A French media giant is taking the reins of South Africa’s biggest pay-TV brand, but it’s not just about business. It’s about Africa’s storytelling future.
The stage is set for one of the most ambitious shakeups in African media history. This week, the Competition Tribunal of South Africa officially gave the green light to Groupe Canal+’s multibillion-rand acquisition of MultiChoice, the homegrown entertainment behemoth behind DStv and Showmax.
And it’s not just a corporate deal. It’s a cultural turning point.
The Money Moves Behind the Mega Merger
Valued at over R55 billion, the deal sees Canal+ offering R125 per share to fully acquire MultiChoice, a move that was triggered after the French company quietly amassed more than 35% of MultiChoice’s shares on the open market. That mandatory offer threshold forced their hand, and now the companies say they expect the deal to close by 8 October 2025.
Canal+ will pay over R30 billion in cash. As of May 2024, it already owned 45.2% of MultiChoice, according to the latest report from the Takeover Regulation Panel.
But this isn’t just about market share. It’s about influence and content.
Why This Matters: Africa’s Stories on Africa’s Terms
A major concern among South African creatives and cultural commentators was whether foreign ownership might sideline local stories in favour of international programming. But Canal+ and MultiChoice say they’re committed to the opposite.
As part of the Tribunal’s conditions, both companies have agreed to a set of binding public interest commitments. These include maintaining and possibly expanding, support for local general entertainment and sports programming.

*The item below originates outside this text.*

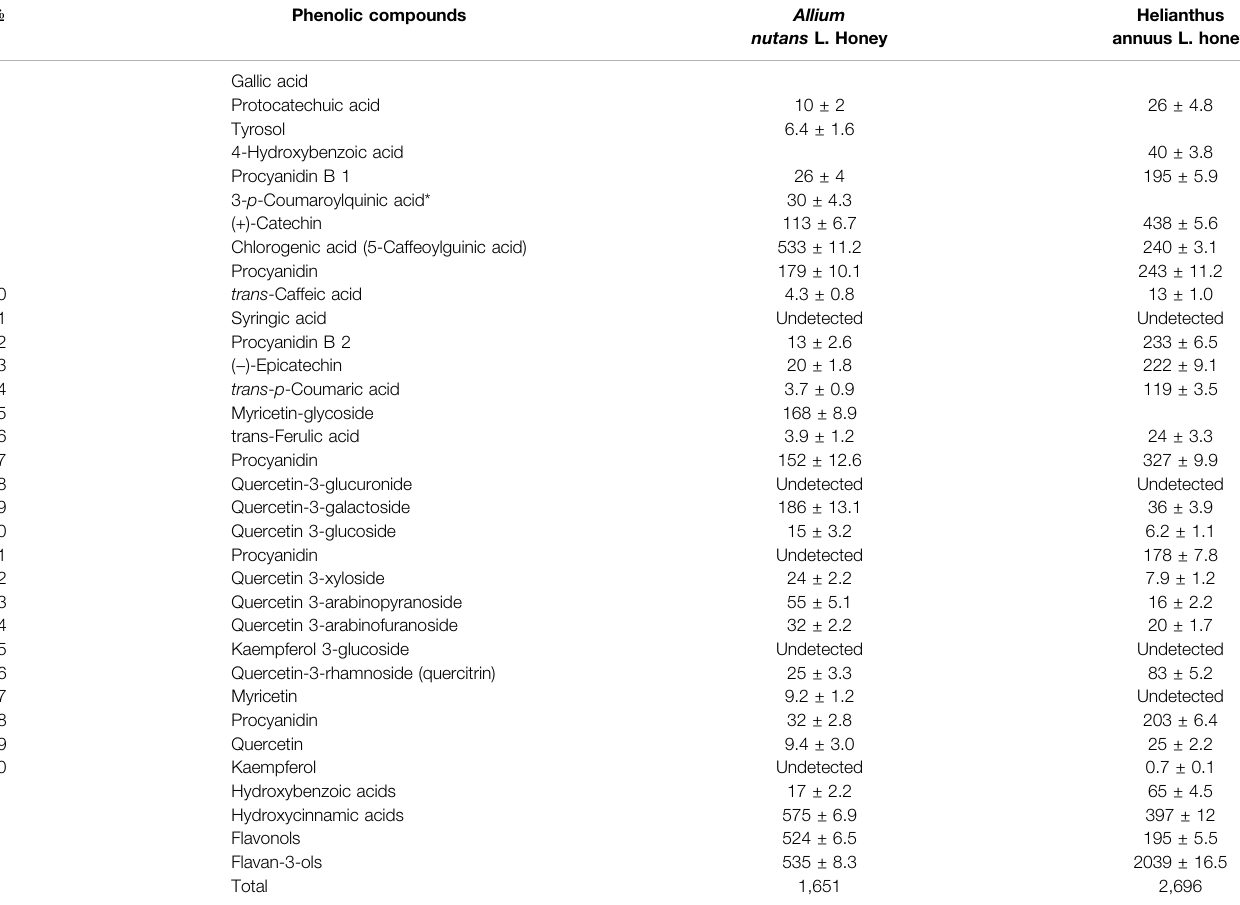
TABLE 1 | Phenolic compounds in ethyl acetate extract of the honey Allium nutans L. and Helianthus annuus L. honey (mg/kg). № Phenolic compounds Allium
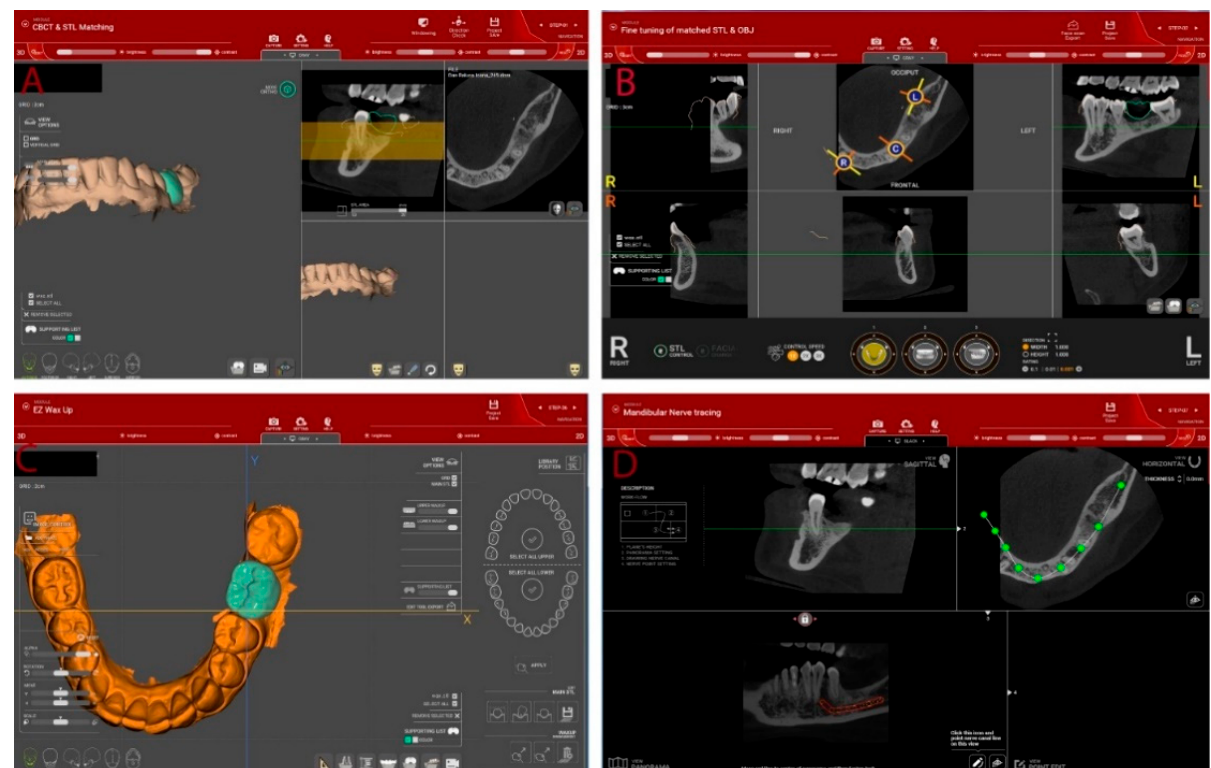
Figure 2. Dental implants insertion planning in R2GATE software. ( A ) Importing digital or digitalized impression (standard tessellation language (STL) files) and cone beam computed tomography (CBCT) Digital Imaging and Communications in Medicine (DICOM) files; ( B ) Superimposing files using the “best fit” algorithm; ( C ) Design of the prosthetic restoration (digital wax-up); ( D ) Marking the alveolar nerve trajectory.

In a country where soapies like Gomora and Skeem Saam are household staples and local football drives weekend TV ratings, that commitment could be a game-changer for the creative industry.
“It’s not just about television. It’s about preserving our culture,” one Johannesburg-based screenwriter told CityScene. “If this deal boosts funding for local productions, we all benefit, from the actors to the auntie who sells snacks outside set gates.”

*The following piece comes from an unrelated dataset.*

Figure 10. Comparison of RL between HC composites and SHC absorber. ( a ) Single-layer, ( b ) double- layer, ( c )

Empowerment at the Core: Who Really Owns MultiChoice Now?
To meet South African foreign ownership laws, a unique restructuring is underway. The MultiChoice entity that serves local subscribers will be carved out and transformed into a majority Black-owned and controlled company.
This isn’t just a tick-box empowerment scheme. The aim is to ensure historically disadvantaged persons (HDPs) a category shaped by South Africa’s apartheid past, have real ownership and influence in the reimagined business.
For local entrepreneurs and small-to-medium content producers, that could open doors that previously seemed bolted shut.
A New Giant in African Media?
Canal+ CEO Maxime Saada called the approval “a hugely positive step forward” and painted a bold vision for the continent’s entertainment future: “This is about creating a true champion for Africa.”
MultiChoice Group CEO Calvo Mawela echoed the optimism: “We’re not just merging companies. We’re building something extraordinary, a global media company with Africa at its heart.”
It’s a lofty promise, but there’s reason for cautious optimism. Both companies have deep African footprints. MultiChoice brings decades of local experience, while Canal+ has been expanding aggressively in francophone Africa.
The real question is whether this combined power can lead to better value for viewers, more jobs for creatives, and more space for diverse African stories to thrive.
The Canal+ takeover of MultiChoice isn’t just about profit margins or share prices. It’s about reshaping the media landscape in a way that could either empower African storytellers or sideline them. With the Competition Tribunal’s approval now secured, all eyes are on what comes next.
South Africa and the continent will be watching.